The government fell in Italy while we were there once. Sure, you say, that’s because it was Thursday. And you’re right! And, what’s more, no one even noticed. But there were also austerity protests and riots in the streets of Greece while we were there in that same trip. The Yankee was in Thailand during the 2010 uprising — 70 or so killed and hundreds wounded. She also went to South Korea during the last round of saber rattling. We routinely beat big storms out of somewhere we’re visiting. I’m not saying we caused Brexit or wild fires in Alaska, but they are at least coincidences.

These stories, and there are a lot of stories like this, have all been derived by tourist-type trips. I stopped following chaos in-person years ago after I left the news. (I deleted five sentences with one ancient anecdote here that can best be summed up as: I miss it, conditionality.)

So here we are. Taking careful mini-vacations like people do — or used to do, or like vaccinated people do, or whatever. And wherever we go, something like this follows soon after. The Smith effect and recency bias are very real. Witness these oppressive heatwaves in a part of the country that’s probably just not prepared for them.

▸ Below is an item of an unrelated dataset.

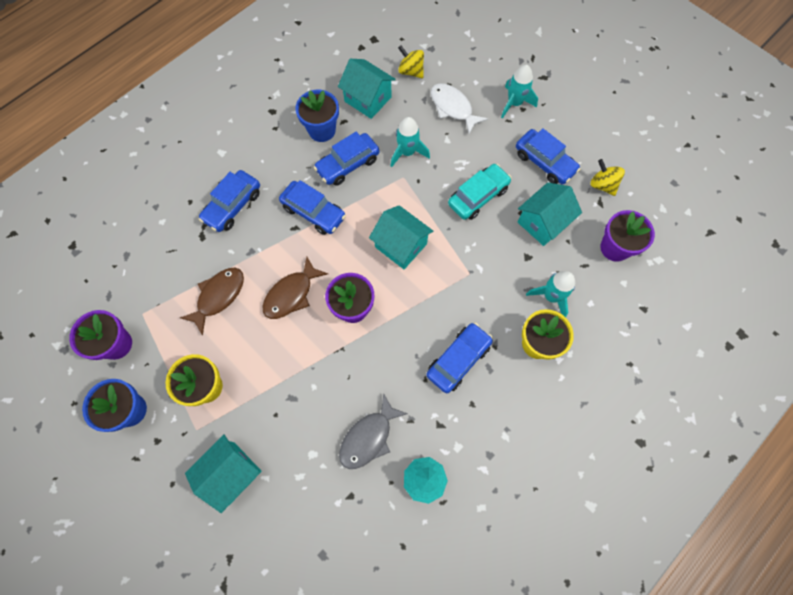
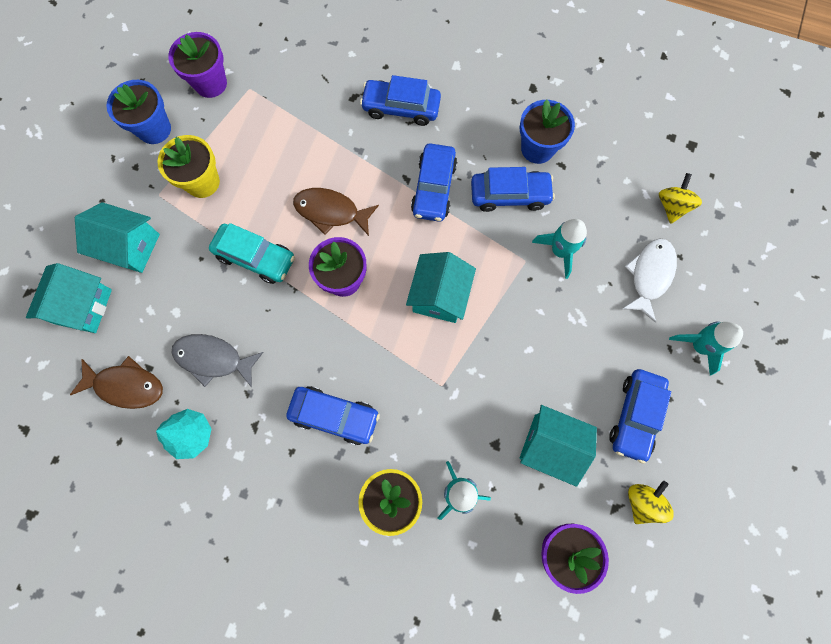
camera: 65 degrees right, 5 degrees up
(218, 296) = (297, 145): brown fish -> brown fish (126, 385)
(348, 164) = (509, 195): blue car -> blue car turned 150 degrees clockwise
(368, 99) = (605, 177): turquoise house -> turquoise house (83, 306)
(478, 196) = (545, 355): turquoise car -> turquoise car (255, 257)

But when we were there during the first part of last week, it was lovely. The area was uncrowded, the scenery inspiring, the forecast each day was derived straight from the Chamber of Commerce.

And if you just walk that direction, you’ll be on the beach.

The paths and sidewalks and parking lots were all clean. You don’t notice it until you do, and then you can’t not notice it. You might not want to live there, but they make a great effort to make you want to come back and visit. (They are successful at this. Were it not for the layover and a long flight I’d say we should go again tomorrow.) This is the path that we ran on by the Pacific Coast. I ran about eight miles on this thing.

We touched on the Bell Overlook last week. There’s a brief beginner’s trail to it. You’re not there for the trail. You’re there for the interpretation.

Gymnasts. They just can’t help themselves from interpreting things. She’s even got her toes pointed there. I checked.

The trail is paved and short, but it’s always a wonder to walk through the woods in the Pacific Northwest.

The view is what you’re there for, and it does not disappoint. And if you didn’t see this last week on the site what have you been doing with your time on the Internet? You need to catch up on the catching up because it is really important that you are caught up.

There are a few small battery positions on the trail. They command great views of the Pacific.

But the view inside was even better.

Is it still a photobomb if it is deliberate, rehearsed and several versions are taken?

We’ll have to find that out another day, but not tomorrow. Tomorrow, we’re going to check out the lighthouses. (I’ve charted this out, I’m getting at least two more days of blog posts out of this trip. Go to that part of the world if you can get a chance, is what I’m saying. It’s a pleasant experience. But wait for this heat wave to pass.)